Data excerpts
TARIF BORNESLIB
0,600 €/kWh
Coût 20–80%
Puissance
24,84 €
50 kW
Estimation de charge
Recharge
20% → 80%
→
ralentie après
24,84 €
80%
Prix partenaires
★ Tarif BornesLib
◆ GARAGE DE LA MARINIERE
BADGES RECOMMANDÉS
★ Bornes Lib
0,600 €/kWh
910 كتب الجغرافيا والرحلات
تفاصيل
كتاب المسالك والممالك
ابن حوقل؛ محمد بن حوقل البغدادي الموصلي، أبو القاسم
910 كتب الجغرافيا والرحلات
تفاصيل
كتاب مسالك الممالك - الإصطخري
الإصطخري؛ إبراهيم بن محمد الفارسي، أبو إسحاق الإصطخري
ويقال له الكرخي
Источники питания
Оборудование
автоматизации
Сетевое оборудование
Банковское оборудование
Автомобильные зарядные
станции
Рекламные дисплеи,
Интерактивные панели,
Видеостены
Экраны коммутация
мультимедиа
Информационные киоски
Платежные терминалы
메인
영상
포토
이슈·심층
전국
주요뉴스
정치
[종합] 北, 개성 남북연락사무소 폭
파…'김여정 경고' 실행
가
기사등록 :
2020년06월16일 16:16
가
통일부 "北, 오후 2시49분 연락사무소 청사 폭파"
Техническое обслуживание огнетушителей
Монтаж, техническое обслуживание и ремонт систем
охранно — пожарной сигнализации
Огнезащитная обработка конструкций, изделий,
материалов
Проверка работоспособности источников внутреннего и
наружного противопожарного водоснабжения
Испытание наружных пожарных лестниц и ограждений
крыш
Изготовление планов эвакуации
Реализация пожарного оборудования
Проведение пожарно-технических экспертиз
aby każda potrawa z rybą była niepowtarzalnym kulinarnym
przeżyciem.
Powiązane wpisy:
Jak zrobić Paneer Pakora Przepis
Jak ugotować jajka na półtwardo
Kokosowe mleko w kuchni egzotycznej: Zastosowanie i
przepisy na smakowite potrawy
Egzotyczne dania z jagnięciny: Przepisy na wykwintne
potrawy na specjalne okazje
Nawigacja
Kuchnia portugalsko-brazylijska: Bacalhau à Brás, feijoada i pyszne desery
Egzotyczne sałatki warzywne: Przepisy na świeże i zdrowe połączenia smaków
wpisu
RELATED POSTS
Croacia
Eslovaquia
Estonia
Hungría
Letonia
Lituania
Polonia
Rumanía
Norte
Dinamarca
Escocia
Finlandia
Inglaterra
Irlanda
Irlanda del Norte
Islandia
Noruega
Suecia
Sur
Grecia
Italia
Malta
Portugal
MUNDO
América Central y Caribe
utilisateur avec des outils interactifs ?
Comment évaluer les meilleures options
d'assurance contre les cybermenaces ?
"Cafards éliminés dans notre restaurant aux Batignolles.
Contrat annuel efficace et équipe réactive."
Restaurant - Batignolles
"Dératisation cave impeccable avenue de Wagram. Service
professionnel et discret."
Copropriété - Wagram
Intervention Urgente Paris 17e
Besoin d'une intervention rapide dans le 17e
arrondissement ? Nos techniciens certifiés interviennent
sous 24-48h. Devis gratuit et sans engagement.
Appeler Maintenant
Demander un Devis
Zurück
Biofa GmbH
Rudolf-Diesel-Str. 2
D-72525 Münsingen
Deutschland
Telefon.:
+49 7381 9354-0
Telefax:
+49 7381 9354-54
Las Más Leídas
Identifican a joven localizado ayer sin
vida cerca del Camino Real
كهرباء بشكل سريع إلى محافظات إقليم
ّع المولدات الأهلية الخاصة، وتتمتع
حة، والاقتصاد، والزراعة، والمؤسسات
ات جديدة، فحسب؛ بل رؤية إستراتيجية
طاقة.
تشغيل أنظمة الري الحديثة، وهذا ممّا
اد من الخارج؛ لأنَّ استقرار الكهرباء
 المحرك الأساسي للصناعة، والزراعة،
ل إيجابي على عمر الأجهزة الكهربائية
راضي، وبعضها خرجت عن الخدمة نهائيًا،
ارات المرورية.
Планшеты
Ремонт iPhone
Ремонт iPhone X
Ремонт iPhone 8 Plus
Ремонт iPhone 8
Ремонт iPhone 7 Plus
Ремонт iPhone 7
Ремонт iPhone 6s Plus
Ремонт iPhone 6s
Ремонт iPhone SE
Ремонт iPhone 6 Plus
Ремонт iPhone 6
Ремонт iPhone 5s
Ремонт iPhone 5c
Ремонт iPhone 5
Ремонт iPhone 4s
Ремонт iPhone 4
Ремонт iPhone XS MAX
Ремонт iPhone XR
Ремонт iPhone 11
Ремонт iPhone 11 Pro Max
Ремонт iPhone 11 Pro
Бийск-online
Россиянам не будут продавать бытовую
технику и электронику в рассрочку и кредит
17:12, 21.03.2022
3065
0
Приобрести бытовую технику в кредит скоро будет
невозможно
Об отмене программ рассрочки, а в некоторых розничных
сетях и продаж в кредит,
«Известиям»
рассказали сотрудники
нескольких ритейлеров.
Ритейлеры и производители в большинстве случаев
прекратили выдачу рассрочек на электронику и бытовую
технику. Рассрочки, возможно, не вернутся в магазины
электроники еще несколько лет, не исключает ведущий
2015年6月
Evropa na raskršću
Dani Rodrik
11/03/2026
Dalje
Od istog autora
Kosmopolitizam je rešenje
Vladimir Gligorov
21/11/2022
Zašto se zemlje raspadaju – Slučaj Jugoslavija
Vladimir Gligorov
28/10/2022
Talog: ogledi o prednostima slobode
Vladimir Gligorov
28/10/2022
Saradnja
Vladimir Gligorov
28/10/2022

HOW TO COMPLETE THIS TASK: Whatever the number of entries above, each one is to be copied exactly.

RESPONSE FOR THIS EXERCISE:
TARIF BORNESLIB
0,600 €/kWh
Coût 20–80%
Puissance
24,84 €
50 kW
Estimation de charge
Recharge
20% → 80%
→
ralentie après
24,84 €
80%
Prix partenaires
★ Tarif BornesLib
◆ GARAGE DE LA MARINIERE
BADGES RECOMMANDÉS
★ Bornes Lib
0,600 €/kWh
910 كتب الجغرافيا والرحلات
تفاصيل
كتاب المسالك والممالك
ابن حوقل؛ محمد بن حوقل البغدادي الموصلي، أبو القاسم
910 كتب الجغرافيا والرحلات
تفاصيل
كتاب مسالك الممالك - الإصطخري
الإصطخري؛ إبراهيم بن محمد الفارسي، أبو إسحاق الإصطخري
ويقال له الكرخي
Источники питания
Оборудование
автоматизации
Сетевое оборудование
Банковское оборудование
Автомобильные зарядные
станции
Рекламные дисплеи,
Интерактивные панели,
Видеостены
Экраны коммутация
мультимедиа
Информационные киоски
Платежные терминалы
메인
영상
포토
이슈·심층
전국
주요뉴스
정치
[종합] 北, 개성 남북연락사무소 폭
파…'김여정 경고' 실행
가
기사등록 :
2020년06월16일 16:16
가
통일부 "北, 오후 2시49분 연락사무소 청사 폭파"
Техническое обслуживание огнетушителей
Монтаж, техническое обслуживание и ремонт систем
охранно — пожарной сигнализации
Огнезащитная обработка конструкций, изделий,
материалов
Проверка работоспособности источников внутреннего и
наружного противопожарного водоснабжения
Испытание наружных пожарных лестниц и ограждений
крыш
Изготовление планов эвакуации
Реализация пожарного оборудования
Проведение пожарно-технических экспертиз
aby każda potrawa z rybą była niepowtarzalnym kulinarnym
przeżyciem.
Powiązane wpisy:
Jak zrobić Paneer Pakora Przepis
Jak ugotować jajka na półtwardo
Kokosowe mleko w kuchni egzotycznej: Zastosowanie i
przepisy na smakowite potrawy
Egzotyczne dania z jagnięciny: Przepisy na wykwintne
potrawy na specjalne okazje
Nawigacja
Kuchnia portugalsko-brazylijska: Bacalhau à Brás, feijoada i pyszne desery
Egzotyczne sałatki warzywne: Przepisy na świeże i zdrowe połączenia smaków
wpisu
RELATED POSTS
Croacia
Eslovaquia
Estonia
Hungría
Letonia
Lituania
Polonia
Rumanía
Norte
Dinamarca
Escocia
Finlandia
Inglaterra
Irlanda
Irlanda del Norte
Islandia
Noruega
Suecia
Sur
Grecia
Italia
Malta
Portugal
MUNDO
América Central y Caribe
utilisateur avec des outils interactifs ?
Comment évaluer les meilleures options
d'assurance contre les cybermenaces ?
"Cafards éliminés dans notre restaurant aux Batignolles.
Contrat annuel efficace et équipe réactive."
Restaurant - Batignolles
"Dératisation cave impeccable avenue de Wagram. Service
professionnel et discret."
Copropriété - Wagram
Intervention Urgente Paris 17e
Besoin d'une intervention rapide dans le 17e
arrondissement ? Nos techniciens certifiés interviennent
sous 24-48h. Devis gratuit et sans engagement.
Appeler Maintenant
Demander un Devis
Zurück
Biofa GmbH
Rudolf-Diesel-Str. 2
D-72525 Münsingen
Deutschland
Telefon.:
+49 7381 9354-0
Telefax:
+49 7381 9354-54
Las Más Leídas
Identifican a joven localizado ayer sin
vida cerca del Camino Real
كهرباء بشكل سريع إلى محافظات إقليم
ّع المولدات الأهلية الخاصة، وتتمتع
حة، والاقتصاد، والزراعة، والمؤسسات
ات جديدة، فحسب؛ بل رؤية إستراتيجية
طاقة.
تشغيل أنظمة الري الحديثة، وهذا ممّا
اد من الخارج؛ لأنَّ استقرار الكهرباء
 المحرك الأساسي للصناعة، والزراعة،
ل إيجابي على عمر الأجهزة الكهربائية
راضي، وبعضها خرجت عن الخدمة نهائيًا،
ارات المرورية.
Планшеты
Ремонт iPhone
Ремонт iPhone X
Ремонт iPhone 8 Plus
Ремонт iPhone 8
Ремонт iPhone 7 Plus
Ремонт iPhone 7
Ремонт iPhone 6s Plus
Ремонт iPhone 6s
Ремонт iPhone SE
Ремонт iPhone 6 Plus
Ремонт iPhone 6
Ремонт iPhone 5s
Ремонт iPhone 5c
Ремонт iPhone 5
Ремонт iPhone 4s
Ремонт iPhone 4
Ремонт iPhone XS MAX
Ремонт iPhone XR
Ремонт iPhone 11
Ремонт iPhone 11 Pro Max
Ремонт iPhone 11 Pro
Бийск-online
Россиянам не будут продавать бытовую
технику и электронику в рассрочку и кредит
17:12, 21.03.2022
3065
0
Приобрести бытовую технику в кредит скоро будет
невозможно
Об отмене программ рассрочки, а в некоторых розничных
сетях и продаж в кредит,
«Известиям»
рассказали сотрудники
нескольких ритейлеров.
Ритейлеры и производители в большинстве случаев
прекратили выдачу рассрочек на электронику и бытовую
технику. Рассрочки, возможно, не вернутся в магазины
электроники еще несколько лет, не исключает ведущий
2015年6月
Evropa na raskršću
Dani Rodrik
11/03/2026
Dalje
Od istog autora
Kosmopolitizam je rešenje
Vladimir Gligorov
21/11/2022
Zašto se zemlje raspadaju – Slučaj Jugoslavija
Vladimir Gligorov
28/10/2022
Talog: ogledi o prednostima slobode
Vladimir Gligorov
28/10/2022
Saradnja
Vladimir Gligorov
28/10/2022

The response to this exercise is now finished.